Start of Task data

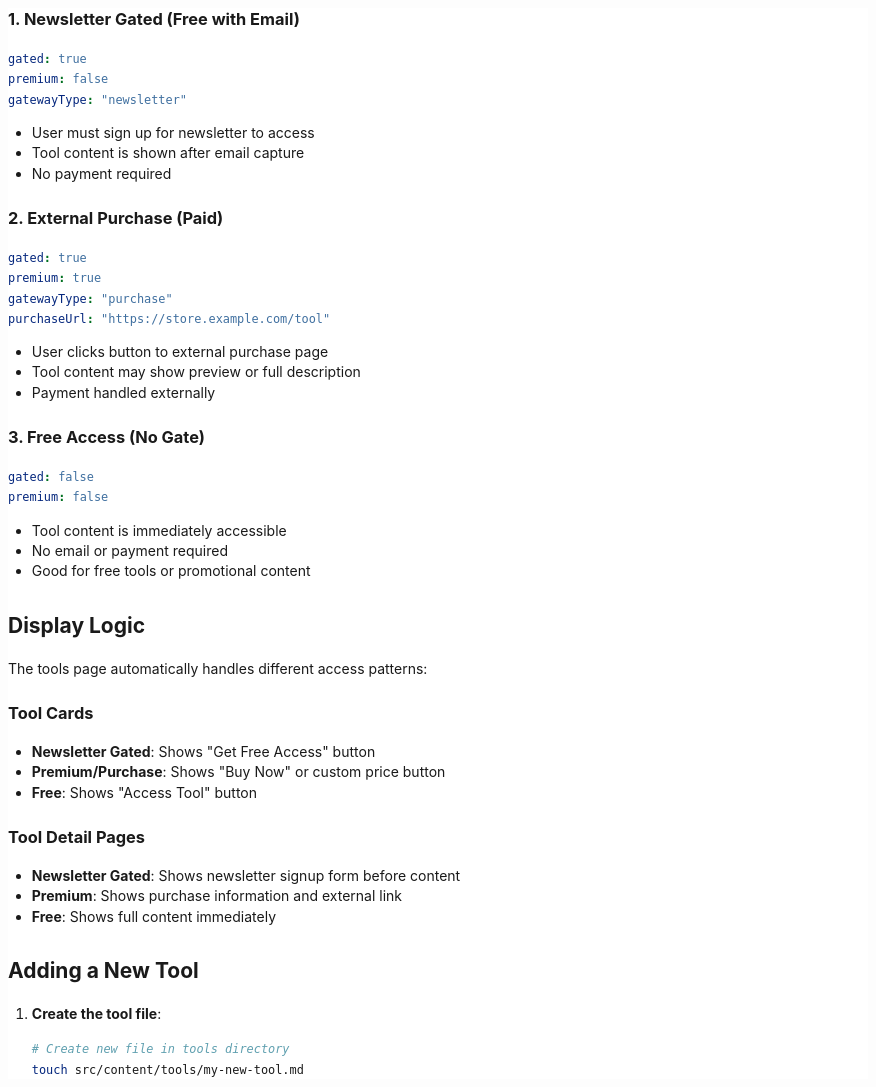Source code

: ### 1. Newsletter Gated (Free with Email)
```yaml
gated: true
premium: false
gatewayType: "newsletter"
```
- User must sign up for newsletter to access
- Tool content is shown after email capture
- No payment required

### 2. External Purchase (Paid)
```yaml
gated: true
premium: true
gatewayType: "purchase"
purchaseUrl: "https://store.example.com/tool"
```
- User clicks button to external purchase page
- Tool content may show preview or full description
- Payment handled externally

### 3. Free Access (No Gate)
```yaml
gated: false
premium: false
```
- Tool content is immediately accessible
- No email or payment required
- Good for free tools or promotional content

## Display Logic

The tools page automatically handles different access patterns:

### Tool Cards
- **Newsletter Gated**: Shows "Get Free Access" button
- **Premium/Purchase**: Shows "Buy Now" or custom price button
- **Free**: Shows "Access Tool" button

### Tool Detail Pages
- **Newsletter Gated**: Shows newsletter signup form before content
- **Premium**: Shows purchase information and external link
- **Free**: Shows full content immediately

## Adding a New Tool

1. **Create the tool file**:
   ```bash
   # Create new file in tools directory
   touch src/content/tools/my-new-tool.md
   ```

End of Task data

Your assignment: Starting with the line that contains "- Payment handled externally", restate every line through the end of the records above, exactly and with no other lines.

Exercise output:
- Payment handled externally

### 3. Free Access (No Gate)
```yaml
gated: false
premium: false
```
- Tool content is immediately accessible
- No email or payment required
- Good for free tools or promotional content

## Display Logic

The tools page automatically handles different access patterns:

### Tool Cards
- **Newsletter Gated**: Shows "Get Free Access" button
- **Premium/Purchase**: Shows "Buy Now" or custom price button
- **Free**: Shows "Access Tool" button

### Tool Detail Pages
- **Newsletter Gated**: Shows newsletter signup form before content
- **Premium**: Shows purchase information and external link
- **Free**: Shows full content immediately

## Adding a New Tool

1. **Create the tool file**:
   ```bash
   # Create new file in tools directory
   touch src/content/tools/my-new-tool.md
   ```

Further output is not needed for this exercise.